Dans ce monde où tout a changé, où la révolution technique est si forte qu'elle fait passer aux oubliettes le monde d'hier, il y a trois camps - on l'a vécu lors de la Renaissance comme au dix-neuvième siècle.
Il y a ceux qui pensent que c'était mieux avant, voire auparavant, qui ont peur de l'autre et du lendemain, et restent dans un entre-soi, comme hier ou avant-hier. Cela permet tous les communautarismes. Je vous livre un sentiment personnel : les djihadismes ne sont que l'expression la plus radicale des communautarismes de religion, mais il y a aussi les communautarismes de clubs de foot, de barres d'immeubles, de clients de cinéma, de clubs de boules, etc. Cela débouche sur la barbarie.
En face, il y a les Lumières, et entre les deux, ceux qui pensent qu'ils ne sont pas dans le coup. C'est la deuxième option, qui consiste à subir, et conduit au déclin inéluctable. C'est la victoire de la médiocrité : on ne fait rien, et on attend.
Je défends pour le Grand Paris, ce pari, le camp du volontarisme. Dans ce monde incroyable, il nous appartient, à nous tous car nous ne sommes plus dans une société verticale, de construire ce monde. C'est difficile, et exaltant, et il faut douter.

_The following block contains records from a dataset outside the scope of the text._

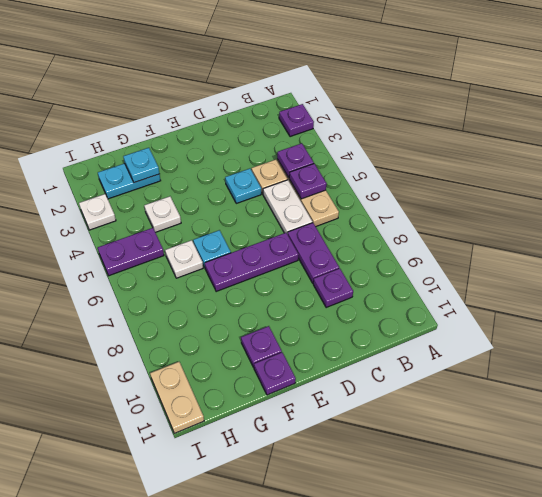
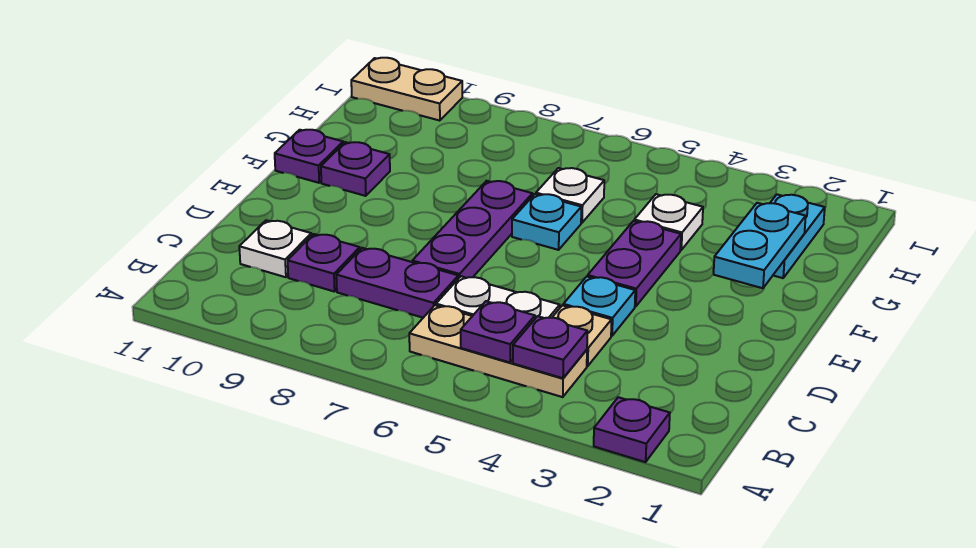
cyan 1x1 plate [123,148,159,183] -> cyan 1x2 plate [714,203,806,288]
purple 1x2 plate [98,228,164,276] -> purple 1x2 plate moved to [588,221,681,307]
white 1x1 plate [79,194,116,230] -> white 1x1 plate moved to [239,220,311,277]

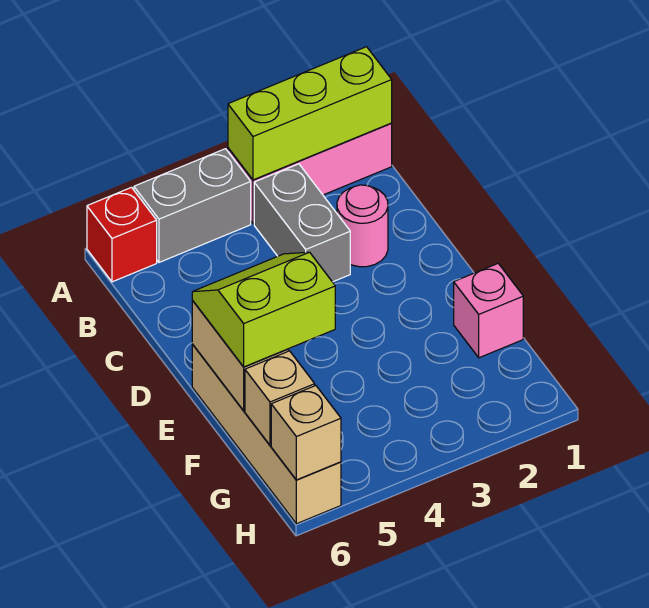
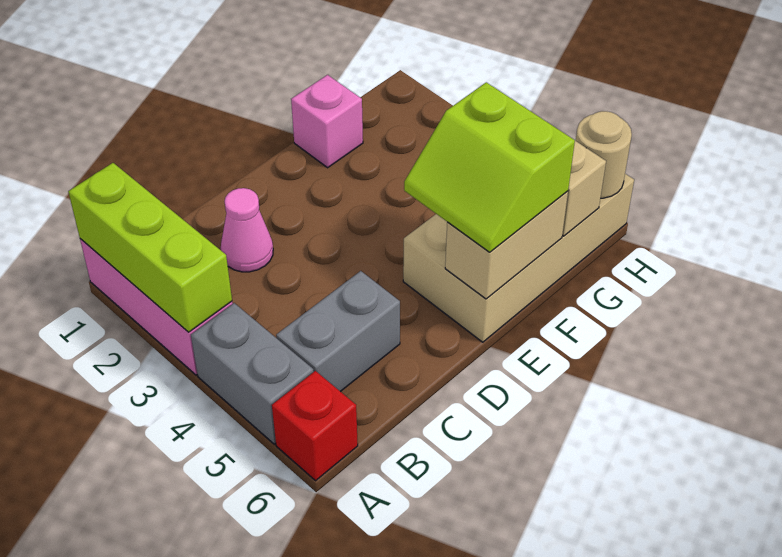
grey 1x2 brick [254,164,350,282] -> grey 1x2 brick moved to [276,271,400,392]
pink 1x1 round brick [337,185,388,267] -> pink 1x1 cone [221,188,273,272]
tan 1x4 brick [192,344,341,524] -> tan 2x4 brick [403,174,634,342]
tan 1x1 brick [271,386,341,480] -> tan 1x1 round brick [576,111,632,198]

Je crois que Nietzsche disait : « ce n'est pas le doute qui rend fou, c'est la certitude. » La métropolisation de Paris, c'est le choix de dire qu'on peut travailler pour que pour longtemps encore, la France ait l'intelligence et crée l'avenir.
La métropolisation du monde est une chance pour répondre à ce pari. Si nous travaillons ensemble, nous pouvons faire des choses. Que nous appartient-il de faire ? Croire que sur un territoire dense, partagé, intelligent, avec des citoyens éclairés pour la démocratie, on peut créer. Créer une métropole, c'est créer quatre choses : de la richesse, de la connaissance, du lien social, de l'émotion culturelle. C'est ouvert à tout le monde, mais il faut bien avoir ces quatre créations en tête.
Pour que cela fonctionne, il faut affirmer qu'une métropole ne s'oppose pas aux territoires ruraux. D'après les analyses d'Olivier Todd, il n'y a pas d'antinomie entre les territoires métropolitains et les territoires dits résidentiels, que l'on appelle en France les territoires ruraux. Ceux-ci vivront mieux si la France est irriguée de métropoles rayonnantes. L'attractivité d'une métropole ne se mesure pas à sa force d'absorption des territoires autour, mais à sa force de rayonnement. Sinon, elle ne crée pas de lien social et se renferme. Certaines zones rurales ou résidentielles vivent bien de l'agriculture, du tourisme.